REVIEW — “Elemental”
Disney and Pixar’s latest animated film, Elemental, at first runs cold as an adrift familial drama, but then turns up the heat after diving into familiar rom-com waters.
After a disaster, Bernie (Ronnie del Carmen) and Cinder Lumen (Shila Ommi) immigrate to Element City in search of a better life for their unborn child. The metropolis is inhabited by earth, water, and air people, with the “dangerous” fire people segregated into the nearby borough of Firetown. The couple settles and opens a family bakery/convenience store called “The Fireplace” where they sell oven fresh hot logs, coal nuts, and lighter fluid. It is where Bernie raises their firecracker of a daughter Ember (Leah Lewis) to one day follow in his footsteps as store owner.
As Ember grows, she shadows her father in his shop and learns about their heritage, like how everyone in Fireland is connected by a blue-burning flame that holds their shared cultural history. Her tight-knit family also strictly reinforces the idea that “elements don’t mix.” Her father is clearly prejudiced against other elements, particularly water people. The film add layers to its society by introducing derogatory terms that older generations use to describe others like “fluffing cloud puffs” and “lazy ash fireballs”
Even Ember herself runs hot and is prone to explosive outbursts which she soothes by “taking a breath and making a connection.” During one such flare up, Ember bursts a pipe and floods the basement which inadvertently sucks in city water inspector Wade Ripple (Mamoudou Athie). A waterfall of emotions, water guy Wade reluctantly files a citation against The Fireplace for out of date plumbing, something that could tank Ember’s family business within a week. Desperate to save her birthright, Ember ventures outside the protective bubble of Firetown and chases Wade into the more diverse Elemental City to convince him and his superior Gale (Wendi McLendon-Covey) to overturn the citation.

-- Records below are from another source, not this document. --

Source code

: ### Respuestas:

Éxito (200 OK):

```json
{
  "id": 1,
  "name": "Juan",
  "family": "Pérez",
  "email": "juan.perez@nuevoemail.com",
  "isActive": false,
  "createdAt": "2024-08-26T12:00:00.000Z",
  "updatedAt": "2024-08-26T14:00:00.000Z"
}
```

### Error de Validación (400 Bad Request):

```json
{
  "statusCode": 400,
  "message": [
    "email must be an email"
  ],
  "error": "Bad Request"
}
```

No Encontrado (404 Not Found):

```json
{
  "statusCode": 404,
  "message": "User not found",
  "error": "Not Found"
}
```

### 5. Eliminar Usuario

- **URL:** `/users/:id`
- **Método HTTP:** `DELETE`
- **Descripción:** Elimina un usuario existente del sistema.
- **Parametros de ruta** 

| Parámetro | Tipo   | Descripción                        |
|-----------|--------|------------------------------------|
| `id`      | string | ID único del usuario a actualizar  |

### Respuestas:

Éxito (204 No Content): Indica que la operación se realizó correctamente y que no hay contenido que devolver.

Up until this point, the events of the film play out like an episode of a Disney Channel cartoon. However, as their bond grows, you find yourself rooting for Ember and Wade. The film’s best scene comes when Wade invites Ember to meet his mom, Brook (Catherine O’Hara), and extended family. It is here where Ember finds her glass-blowing calling and learns that their two families are not so different.
The film features commentary on everything from racial tolerance to immigration and gives an important message about accepting and connecting with those who are different instead of reacting with anger. However, it’s the love story that keeps Elemental sizzling instead of fizzling. While they could potentially vaporize or extinguish the other if they get too close, the couple can’t deny that their shared chemistry lights each other’s fire. And even though the thought of them together makes her father boil, Ember’s mother smells the love in the air.
Director Peter Sohn’s Elemental is a bright and splashy adult rom-com that warms the heart. And although the film is drowning in metaphors, it’s better to just let the puns wash over you and embrace its overflowing charm. 3.5/5
As an added teary bonus, the film is preceded by an adorably bittersweet short, Carl’s Date, which features the final appearance of the beloved Up character voiced by the late Ed Asner.
Rated PG with a running time of 1 hour, 42 minutes, Elemental opens in theaters on June 16, 2023.